Iowa Might Join 14 States in Allowing Room Cameras in Nursing Homes

Iowa nursing homes may see cameras in resident rooms – with state legislators progressing a bill on the matter.

The legislation will allow the use of “granny cams” despite many operator misgivings, providing families with a video feed of activity inside a resident’s room, according to a report published in the Iowa Capital Dispatch.

Fourteen other states currently allow surveillance cameras in some capacity, although regulations vary from state to state. In states without firm laws on cameras, operators are generally allowed to make their own rules involving the use or prohibition of cameras in resident rooms, with legal or regulatory guidance from the state legislature.


Back in 2018, nursing home operators called “granny cams” a legal minefield for the skilled nursing space. Families installing cameras in sensitive areas can open the door to a variety of legal problems, including the violation of federal wiretapping laws, lawyer Tim Ford said at the time. Ford is a partner at Einhorn Barbarito Frost & Botwinick law firm in New Jersey.

While extreme, federal wiretapping laws could apply if residents or staff are overheard discussing sensitive, non-care-related issues by family members from multiple states away. The resident and loved one could be in two different states, with different jurisdictions.

In Iowa, a three-member House Health and Human Services Appropriations subcommittee on Tuesday unanimously agreed to forward the bill for consideration by the full committee.

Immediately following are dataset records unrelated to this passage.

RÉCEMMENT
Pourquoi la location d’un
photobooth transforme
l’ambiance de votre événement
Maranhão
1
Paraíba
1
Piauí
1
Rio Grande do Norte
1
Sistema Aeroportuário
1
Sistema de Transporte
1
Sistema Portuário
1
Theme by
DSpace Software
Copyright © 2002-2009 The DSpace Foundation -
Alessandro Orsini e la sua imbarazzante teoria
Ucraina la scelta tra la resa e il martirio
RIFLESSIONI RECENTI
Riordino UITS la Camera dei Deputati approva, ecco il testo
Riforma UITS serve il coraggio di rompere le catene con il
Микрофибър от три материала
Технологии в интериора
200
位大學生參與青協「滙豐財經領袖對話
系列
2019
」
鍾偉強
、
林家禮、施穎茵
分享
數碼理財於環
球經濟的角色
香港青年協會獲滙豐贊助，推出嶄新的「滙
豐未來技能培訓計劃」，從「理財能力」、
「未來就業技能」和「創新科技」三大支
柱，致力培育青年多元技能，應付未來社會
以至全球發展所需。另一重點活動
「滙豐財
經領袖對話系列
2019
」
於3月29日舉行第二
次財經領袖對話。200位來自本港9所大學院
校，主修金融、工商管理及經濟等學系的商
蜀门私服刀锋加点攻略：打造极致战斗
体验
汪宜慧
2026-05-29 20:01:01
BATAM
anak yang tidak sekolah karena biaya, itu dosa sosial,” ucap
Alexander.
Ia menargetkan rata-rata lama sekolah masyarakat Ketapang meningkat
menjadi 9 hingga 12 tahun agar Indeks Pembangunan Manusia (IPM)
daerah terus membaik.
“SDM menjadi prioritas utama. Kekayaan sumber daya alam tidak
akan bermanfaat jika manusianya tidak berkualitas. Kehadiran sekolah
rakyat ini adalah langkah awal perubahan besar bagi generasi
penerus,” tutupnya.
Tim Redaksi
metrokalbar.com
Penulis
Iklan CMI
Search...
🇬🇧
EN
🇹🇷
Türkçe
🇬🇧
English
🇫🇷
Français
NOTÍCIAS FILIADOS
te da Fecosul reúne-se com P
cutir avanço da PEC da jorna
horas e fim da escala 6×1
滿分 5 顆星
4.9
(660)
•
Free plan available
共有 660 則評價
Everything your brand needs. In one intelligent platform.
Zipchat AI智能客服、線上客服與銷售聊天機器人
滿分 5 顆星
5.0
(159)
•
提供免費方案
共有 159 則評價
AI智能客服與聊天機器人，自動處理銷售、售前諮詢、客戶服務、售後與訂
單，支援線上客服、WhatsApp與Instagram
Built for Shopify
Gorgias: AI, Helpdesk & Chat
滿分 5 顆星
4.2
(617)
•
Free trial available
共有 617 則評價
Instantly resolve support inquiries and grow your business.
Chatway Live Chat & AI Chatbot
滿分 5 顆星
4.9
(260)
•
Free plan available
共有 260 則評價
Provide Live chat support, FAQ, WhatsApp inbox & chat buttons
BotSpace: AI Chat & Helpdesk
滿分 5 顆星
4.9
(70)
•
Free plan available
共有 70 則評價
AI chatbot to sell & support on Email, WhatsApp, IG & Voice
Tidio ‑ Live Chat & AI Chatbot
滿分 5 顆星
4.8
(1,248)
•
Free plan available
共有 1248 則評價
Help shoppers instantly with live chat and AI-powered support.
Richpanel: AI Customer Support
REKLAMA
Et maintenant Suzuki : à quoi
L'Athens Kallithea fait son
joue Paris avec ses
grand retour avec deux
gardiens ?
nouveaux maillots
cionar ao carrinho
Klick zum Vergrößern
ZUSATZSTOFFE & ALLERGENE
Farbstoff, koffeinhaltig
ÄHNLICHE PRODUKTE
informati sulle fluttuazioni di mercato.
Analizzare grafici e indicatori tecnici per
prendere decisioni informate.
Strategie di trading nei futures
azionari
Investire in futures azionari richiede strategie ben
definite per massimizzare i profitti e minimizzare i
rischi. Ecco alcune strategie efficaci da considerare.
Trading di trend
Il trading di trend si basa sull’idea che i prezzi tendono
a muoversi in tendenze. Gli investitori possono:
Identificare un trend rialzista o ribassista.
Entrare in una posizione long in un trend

State associations including the Iowa Health Care Association (IHCA) have opposed the bill for the past several years, but in late 2023 took a neutral position on the legislation, the Dispatch found. Brent Willet, CEO of the IHCA, said association leaders are currently organizing their thoughts on the matter and want the opportunity to work with legislators as the process unfolds.

“IHCA and its members are committed to working alongside policymakers to ensure high-quality long-term care is provided to all who need it, and IHCA is willing to consider any policy that advances that shared mission while ensuring the privacy and dignity of everyone receiving care,” Willett said in a statement.

Prior to 2023, IHCA wanted to “kill [the bill] before it even gets any legs” IHCA lobbyist Merea Bentrott said in May 2023, the Dispatch reported.

Some legislators have had their misgivings as well – Rep. Timi M. Brown-Powers expressed concern around patient dignity and privacy, while also acknowledging that it was unclear whether video from such devices would be routed to residents’ families or to care facility personnel.

Supporters of the bill, including Rep. Brooke Boden, said the cameras could protect not just residents but also workers in nursing homes, when issues arise that might unfairly implicate a caregiver.